This class of software in my opinion really requires the time and monetary investment in a training class to use with any confidence, and even then the time investment to do even simple tasks is simply not reasonable given the state of manufacturing today. I have even gone back and looked at other software again but the more I look the more I see the same thing over and over. Tool pathing made much more complex than it needs to be, verification that does not truly represent the code that will be output, and interfaces that look they were designed to confuse rather than guide a user from one objective to the next.
It needs to be said that like a lot of shop owners I neither have the time nor inclination to sit at a computer all day or night trying and fighting to get done what SHOULD take less than an hour.

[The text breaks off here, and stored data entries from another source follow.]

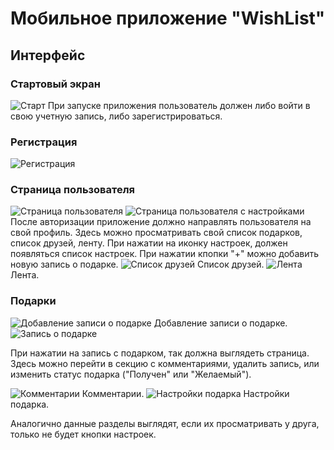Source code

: Мобильное приложение "WishList"
========================
Интерфейс
-----------
### Стартовый экран ###
![Старт](https://pp.userapi.com/c626225/v626225670/4f466/8nXj6GcWWWc.jpg "Стартовый экран") При запуске приложения пользователь должен либо войти в свою учетную запись, либо зарегистрироваться.

### Регистрация ###
![Регистрация](https://pp.userapi.com/c626225/v626225670/4f46d/bbQ9gmFfxNc.jpg "Регистрация") 

### Страница пользователя ###
![Страница пользователя](https://pp.userapi.com/c626225/v626225670/4f48c/ivXVNtUrIEc.jpg "Страница пользователя") 
![Страница пользователя с настройками](https://pp.userapi.com/c626225/v626225670/4f4b7/-Nwysedvboc.jpg "Страница пользователя с настройками") 
После авторизации приложение должно направлять пользователя на свой профиль. Здесь можно просматривать свой список подарков, список друзей, ленту. При нажатии на иконку настроек, должен появляться список настроек. При нажатии кпопки "+" можно добавить новую запись о подарке.
![Список друзей](https://pp.userapi.com/c626225/v626225670/4f484/nHh26HKVSe8.jpg "Список друзей") Список друзей.
![Лента](https://pp.userapi.com/c626225/v626225670/4f47c/US6HAIiTdAU.jpg "Лента") Лента.

### Подарки ###
![Добавление записи о подарке](https://pp.userapi.com/c626225/v626225670/4f493/s5FA3PHQi2c.jpg "Добавление записи о подарке") Добавление записи о подарке.
![Запись о подарке](https://pp.userapi.com/c626225/v626225670/4f49a/mWepSWCgQj8.jpg "Запись о подарке") 

При нажатии на запись с подарком, так должна выглядеть страница. Здесь можно перейти в секцию с комментариями, удалить запись, или изменить статус подарка ("Получен" или "Желаемый").

![Комментарии](https://pp.userapi.com/c626225/v626225670/4f4a1/rlbl3yf6pYQ.jpg "Комментарии") Комментарии.
![Настройки подарка](https://pp.userapi.com/c626225/v626225670/4f4a8/eo6PXhxhlLU.jpg "Настройки подарка") Настройки подарка.

Аналогично данные разделы выглядят, если их просматривать у друга, только не будет кнопки настроек.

Recently OneCNC released OneCNCXR2 which solved the problems I had with the other software. I sat at my computer with OneCNCXR2, and without even looking at a help file, or getting any guidance at all, I run full 4 axis and indexing part from raw solid model through tool path verification and out to the machine with success. This only took about an hour first try with OneCNCXR2. I don't use a 5 axis machine yet but the 5 axis tool paths are run the same as the 4th. The interface is designed to be obvious to anyone that has any exposure to CAD/CAM. If you want to machine a certain face, that face or a plane is picked and then whatever appropriate tool path is applied, full 3 axis, contour, drill pocket etc. To rotate the part another face or plane is picked and the process repeated as needed. There are no issues with the x axis not pointing the right way, no post issues that take weeks to resolve, and no week long classes and inch think manuals to digest.
When shopping for CAM software one must ask the question "what is the goal?" If the answer is "cut good parts" then OneCNC is the clear choice. If the answer is "take weeks long training classes and buy instructional books and video and pray I can learn all of these little nuances so I don't scrap the first ten parts" then maybe "X" or one of it's rivals is your cup of tea.
The icing on the cake is the price of OneCNC.
Verification is an essential part of any CAD/CAM system and with my "other" CAM software I was forced to buy a third party verification module because I kept getting gouges that would not show up in the stock verification, NCI files are used by most other CAD/CAM systems so what you see is not always what you get. With OneCNC what you see in verify is what your part will look like, in more than two years of using it I have never seen something on my part that did not show in verify.
It only takes the scrapping of one part that has four operations on it to realize the value of a good verify module. The best part is that it comes as part of the OneCNC software package, no third party costs or add-ons for what should be there in the first place."